There is a saying in my country: one opinion breeds many others. Japan may have seemed to ring on two opposite sides of conservation to me before. TV shows that I enjoy on NHK on how the Japanese tradition developed towards “Living in Harmony with Nature” resonates in me on how a society can be so developed and lives with less harm to nature at the same time. That has to be said in favor of the lives of non-congested urban places of Japan though. The other side would be Japan’s traditionally orthodox views on whaling and Taiji dolphin massacres that have a lot of media coverage as they happen.

So I would like to take the good side and debate on the other side. Japanese tradition of living in harmony with nature is what the world has to learn from whether developed or developing societies as even the UN and the CBD claims nature has to be utilized and conserved for the economic/material needs of humanity unlike my perceptions of the intrinsic values of nature assuming that biodiversity conservation has to have the required ethical justification. I doubt if the Japanese tradition I am arguing in favor here totally abides by my opinion and many others’ as well but it still somehow matches the target and I believe also shares at least some of the values what I am up for here.

However, the unconformist traditions of dolphin and whale massacres are those that everybody or every society does in slight alteration of forms. We do the same to goats, antelopes, kudus, ibexes, apes, elephants, rhinos, sheep, cows, camels, chicken and you name it. As I list different societies the list goes further down to many species. That is also what we say when it comes to animal rights that can be translated to biodiversity rights without much alteration: you can’t speak for dog killings anywhere while devouring chicken & fish. These schizophrenic or morally contradictory ideologies have to be focused up on. Of course I do not like dolphins and whales to die but I also don’t want the whole system of agriculture and our lifestyle that dwells on one hand precious citizens of biodiversity and sentient lives on the other hand.

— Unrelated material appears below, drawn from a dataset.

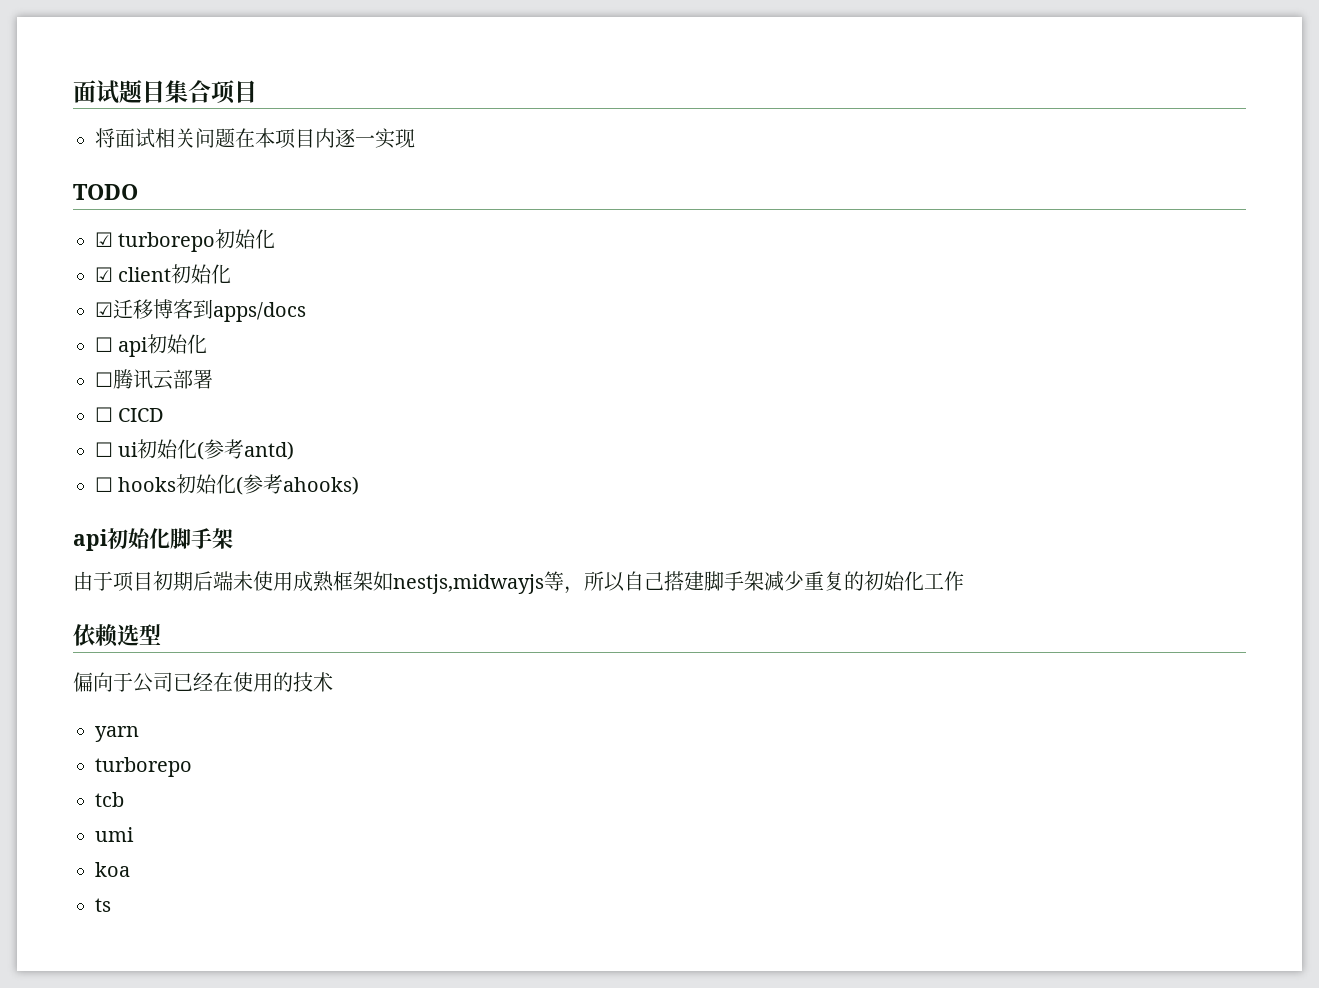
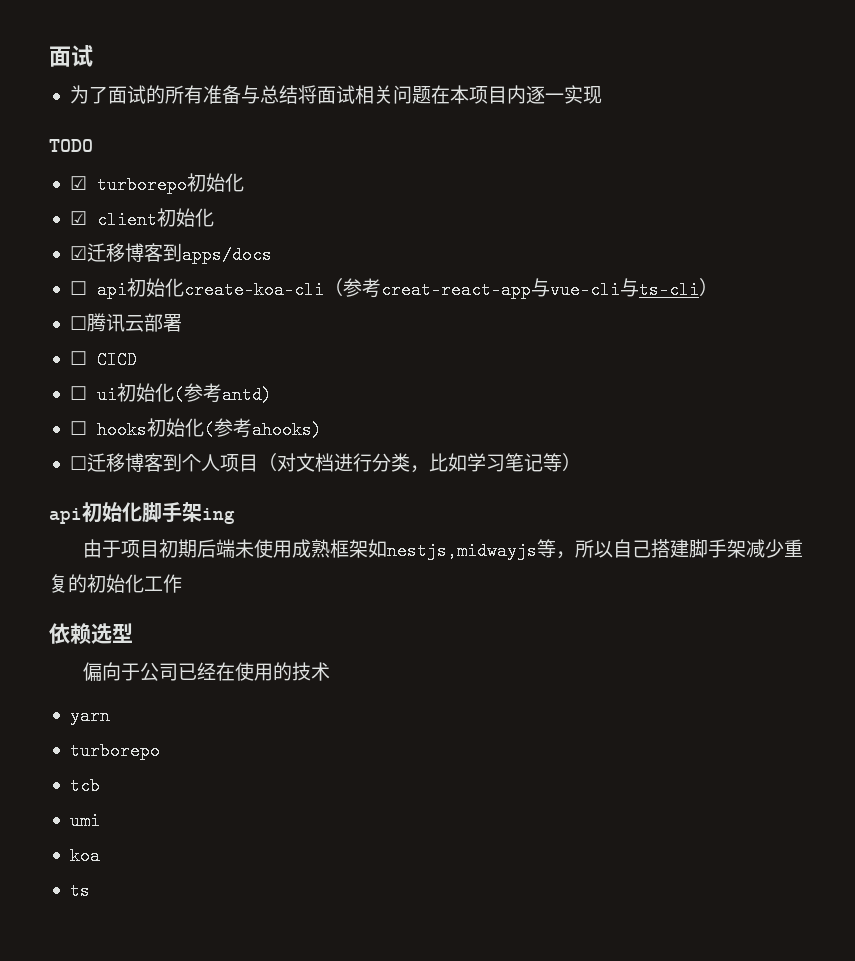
[73,79,257,104] 面试题目集合项目 // -> [49,45,93,67] [69,85,298,104] 面试 // 为了面试的所有准备与总结
(208, 344) none -> [183,278,718,299] create-koa-cli（参考creat-react-app与vue-cli与ts-cli）
(360, 485) none -> [69,453,581,473] // ☐迁移博客到个人项目（对文档进行分类，比如学习笔记等）
(233, 538) none -> [202,508,235,524] ing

So my bows to Japan. Thank you for the contribution in helping me become a pioneer in Ethiopian youth participation at a global level. I hope our government learns and gives voice to local youth and communities at national biodiversity policy formulation, designing and implementation levels. Thank you also for the contribution in really protecting our “protected areas” and for showing the way on how it is done. I hope to learn more on the field level.

I also hope to one day see Ethiopia, USA, Japan, Korea and the whole planet at a developed but perfectly pro nature position that keeps our neighbors at peace.